At the close of the meeting, the working group discussed an interim report – this was webcast. It was decided that the meeting will be resumed in the first week of March between the two INB marathon negotiating sessions (February 19-29th and March 18th-28th)
The dedicated session in early March was a demand from developing countries to ensure that equity related provisions would be treated and as a matter of priority.
The language from the report reads thus: ‘’The Working Group further agreed that a dedicated session should be held to discuss the Bureau text proposals on Articles 13A and 44A and other Articles addressing equity not covered during the week. The Working Group supported the Bureau proposal to suspend this seventh meeting of the WGIHR and hold a resumed session ahead of its eight meeting. The date, which is proposed to be during the period 4-15 March, and modalities would be determined and announced by the WHO Secretariat as soon as possible. Articles 13A and 44A will also be considered by the Drafting Group first at WGIHR8.”

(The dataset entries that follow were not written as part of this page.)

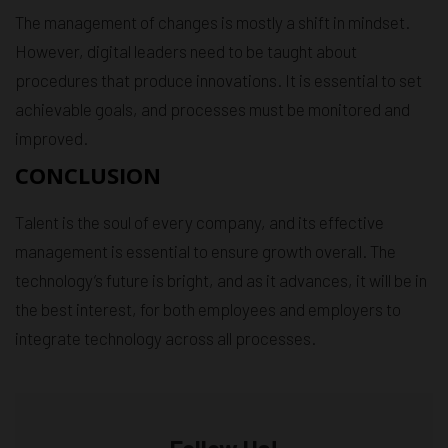
The management of changes is mostly a shift in mindset.
However, digital leaders need to be taught about
procedures that produce innovations. It is essential to set
achievable goals, and processes must be monitored and
improved.
CONCLUSION
Talent is the soul of every company, and its effective
management is essential to ensure growth overall. The
technology’s future is bright, and as it advances, it will be in
the best interest, for both employees and employers to
integrate technology across all processes.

In a statement made by the Equity group, Egypt said (excerpt), “…we note that the Bureau's text on equity-related proposals still requires adequate and sufficient time or effort. Therefore, we agree with the Bureau for their proposal to conduct a resumed IHR session, to be fully dedicated to equity-related issues, and help us move forward as per Articles 13A and 44A.”
The EU cautioned against duplicating some of the discussions: “We would expect this work to be fully aligned- or joined up with the work in the other work stream. We are not going to do the same discussion, or to address the same issues, like the financial mechanism…doing two financial mechanisms: one here and one there, is not going to be possible; it’s not efficient….I think there should be an understanding that there are a number of issues, like sharing of countermeasures or access to countermeasures, whatever you want to define it as. The financial issues are very large, and some governance are entirely connected. They cannot be addressed in isolation: otherwise, we have never solved it. I think it is already difficult; it would make it even more difficult.”

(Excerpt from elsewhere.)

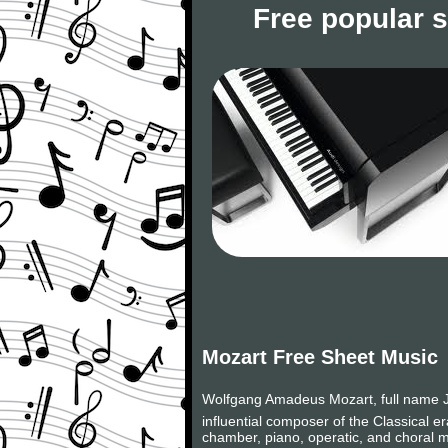
Free popular 
Mozart Free Sheet Music
Wolfgang Amadeus Mozart, full name J
influential composer of the Classical 
chamber, piano, operatic, and choral m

In the coming days, the Bureau is expected to circulate proposals on the following: Articles 53A, 53 bis-quarter, 54 and 54 bis, related to Governance, monitoring and oversight. Updated text proposals including on Articles 44A and 13A and new Annex 10 is also expected to be circulated.

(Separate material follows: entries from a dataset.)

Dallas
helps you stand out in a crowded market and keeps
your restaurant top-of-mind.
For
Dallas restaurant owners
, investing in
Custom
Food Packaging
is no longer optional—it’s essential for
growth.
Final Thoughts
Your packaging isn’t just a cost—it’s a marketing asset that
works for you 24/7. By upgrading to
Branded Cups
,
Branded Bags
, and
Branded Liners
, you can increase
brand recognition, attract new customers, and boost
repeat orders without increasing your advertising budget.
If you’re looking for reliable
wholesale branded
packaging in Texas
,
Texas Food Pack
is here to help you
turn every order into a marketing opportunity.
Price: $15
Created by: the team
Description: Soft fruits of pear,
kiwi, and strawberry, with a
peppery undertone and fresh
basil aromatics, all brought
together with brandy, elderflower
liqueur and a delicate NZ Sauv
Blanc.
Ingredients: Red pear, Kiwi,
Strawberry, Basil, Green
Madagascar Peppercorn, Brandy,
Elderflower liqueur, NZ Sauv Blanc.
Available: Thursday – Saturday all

In his remarks, WHO’s emergencies chief, Mike Ryan said:
“It's a very precious process. One that has taken decades to develop; WHO’s mandate, but also the last revision of IHR. So: just to say what you're discussing here, sometimes seem like wordsmithing, not necessarily having an immediate impact on the world. It will, because it will define the next 10 years of global surveillance and of collective security when it comes to health emergencies and particularly high impact epidemics.”
“So, while you the shoemakers make the shoes, we'll be in the basement, doing the work of the elves that are needed to work with your institutions at national level. Remember: all of this, is happening with your national public health authorities, your National Institutes of Health, your partners, your cluster partners, WHO collaborating centers, the focal points for the IHR. This is a collective process. It provides a safety net, it provides protection for all our communities. You have treated this process with tremendous care and professionalism. I just would urge you again, as the DG has, get this done by May, and give us back the IHR in better shape than it's ever been: and we will be forever grateful.”
Although the finish line is within grasp for countries with respect to the IHR negotiations, disinformation and a loss in political momentum can jeopardise efforts and progress of the last three years. It will also depend on the fairly uncertain outcomes on the INB process.
“The IHR has served us well, we will be ok if we go back to the original text,” a developed country negotiator told us.
It will be a different story for developing countries though, already hamstrung by a lack of adequate financing to implement existing IHR provisions, and potentially, a lost opportunity to include strong obligations on response measures in these rules.